### Source document
This breakpoint is hit whenever a new shared object is loaded by ld.elf_so (and the main program binary is the first one to trigger). Gdb then extracts all necessary information about the new shared library (or main module) and continues from the breakpoint.

On ARM, a gdb breakpoint is done by replacing the instruction temporarily with a special illegal instruction and then trap the SIGILL via ptrace. The replacement instruction is coded as an array of bytes in gdb - and there is a little endian and a big endian variant.

Out of sync

Code inspection showed that Gdb upstream had added a new member "byte_order_for_code" in the struct "gdbarch_info", but the NetBSD specific breakpoint instruction was still selected by the old "byte_order" member. Upstream had fixed it for all other ARM targets, but somehow the NetBSD specific code is not in sync and did not get updated.

This should not happen at various levels, but...

What happened?

So gdb selected the different endian encoding for the break point illegal instruction, and instead of causing a trap, this just did some random arithmetic and continued in whatever function happened to live in ld.elf_so next to it:

 0x21e8 <_rtld_debug_state>: smlattne r0, r6, r0, r0
 0x21ec <_rtld_objlist_clear>: mov r12, sp
 0x21f0 <_rtld_objlist_clear+4>: push {r3, r4, r11, r12, lr, pc} 

(smlattne = signed multiply long accumulate, top half * top half, conditional if "not equal")

This corrupted internal ld.elf_so data structures immediately before returning to ld.elf_so internal fixup work.

Obvious fix: select breakpoint according to new member (and better sync with upstream)

C++ exceptions

NetBSD offers the standard Itanium interface for unwinding stacks (but not the convoluted HP version of the API).

The implementation is derived from LLVM's Compiler-RT, but it had a bug that got triggered during the ATF (automatic test framework) internal tests.

CFI and unwinding

ATF is written in C++ and heavily relies on exceptions, e.g. to abort a failing test case.

One of the steps in exception unwinding is to identify the call frame from the current %pc value and then use the corresponding Call Frame Information stored by the compiler to unwind the stack properly and find the parent call frame.

Code details were just slightly different on BE8 to trigger a bug in the binary search to identify the relevant CFI entry.

Hardware differences

The remaining issues could be called "false positives" - test failures that got fixed by fixing the tests.

The NEON FPU in Cortex-A7 do not support raising IEEE exceptions.

Userland can detect this by setting FP_X_INV in the exception mask and reading it back: on Cortex NEON it will not "stick".

Exceptionless FPUs

So tests grew code like this:

 #elif defined(__arm__) && !__SOFTFP__
     /*
      * Some NEON fpus do not implement IEEE exception handling,
      * skip these tests if running on them and compiled for
      * hard float.
      */
     if (0 == fpsetmask(fpsetmask(FP_X_INV)))
          atf_tc_skip("FPU does not implement exception handling");
 #endif

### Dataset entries

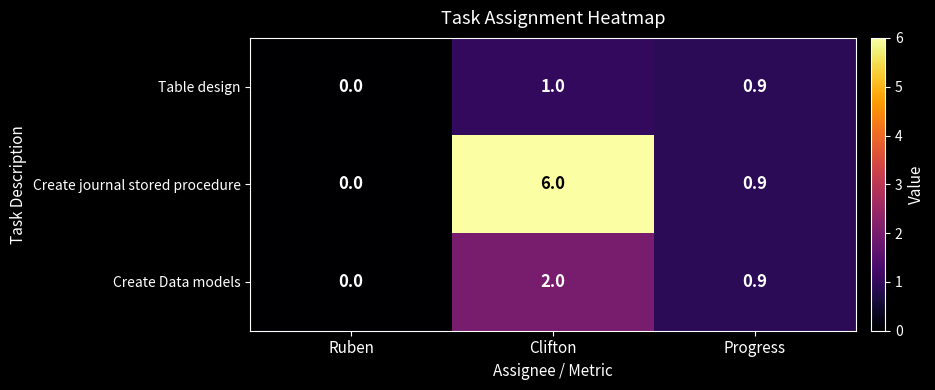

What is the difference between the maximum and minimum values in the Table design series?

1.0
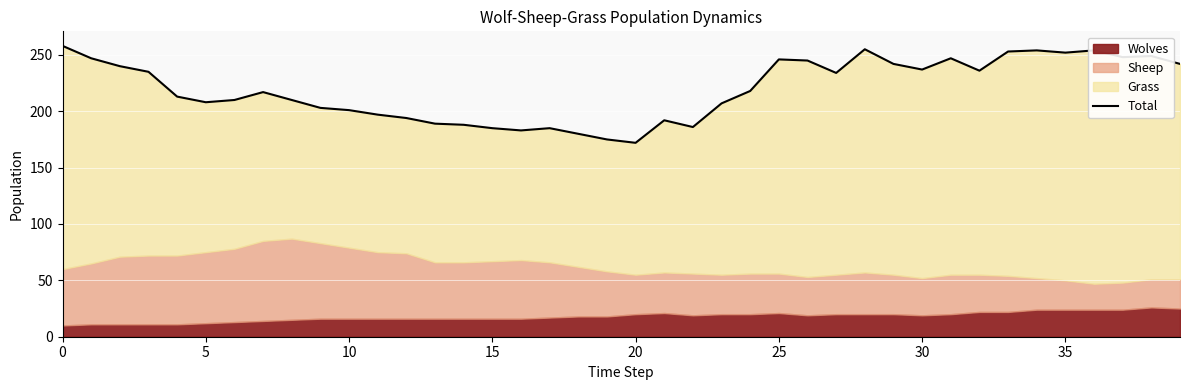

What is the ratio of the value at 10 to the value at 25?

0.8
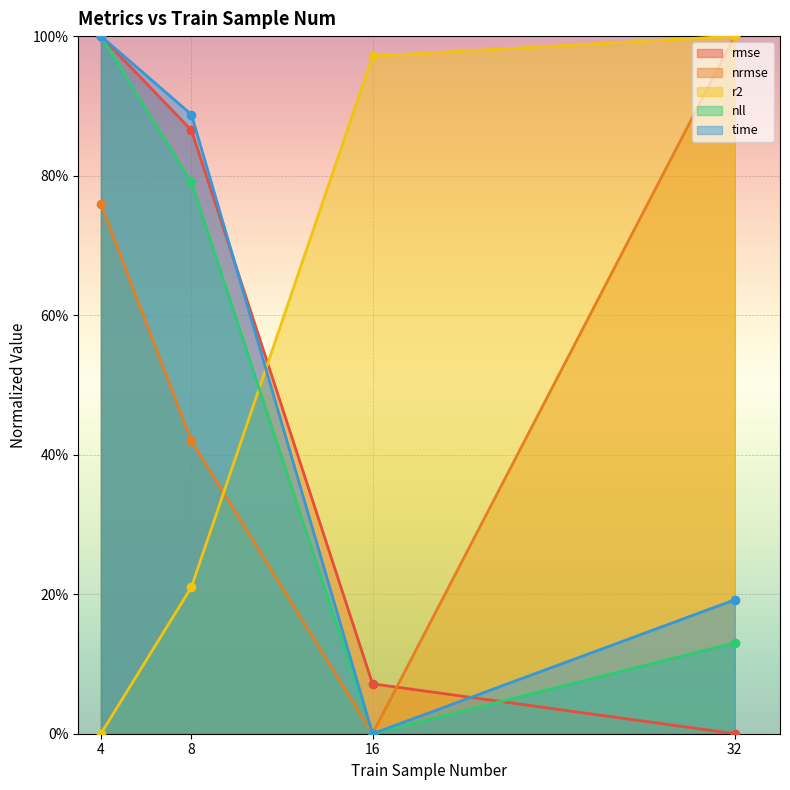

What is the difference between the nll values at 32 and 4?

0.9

### Required tasks
1 – Reproduce the passage of the NetBSD ARM text word for word, starting at "One of the steps" and ending at "parent call frame.".
2 – According to the NetBSD ARM text, why did the gdb breakpoint in ld.elf_so fail to cause a trap? Answer in one to three sentences.
3 – Answer these questions from the NetBSD ARM text:
(a) On ARM, what does gdb temporarily replace an instruction with to set a breakpoint?
(b) Where does NetBSD's stack-unwinding implementation come from?
(c) How can userland detect that the FPU does not support raising IEEE exceptions?

### Completed exercise
1 –
One of the steps in exception unwinding is to identify the call frame from the current %pc value and then use the corresponding Call Frame Information stored by the compiler to unwind the stack properly and find the parent call frame.

2 – The NetBSD-specific gdb code still chose the breakpoint instruction by the old "byte_order" member rather than the new "byte_order_for_code" member. Gdb therefore used the wrong endian encoding of the illegal instruction. Instead of trapping, the bytes ran as an arithmetic instruction (smlattne), and execution continued into the next function in ld.elf_so.

3 –
(a) It replaces it with a special illegal instruction and traps the SIGILL via ptrace.
(b) It is derived from LLVM's Compiler-RT.
(c) Userland sets FP_X_INV in the exception mask and reads it back; on Cortex NEON the setting will not "stick".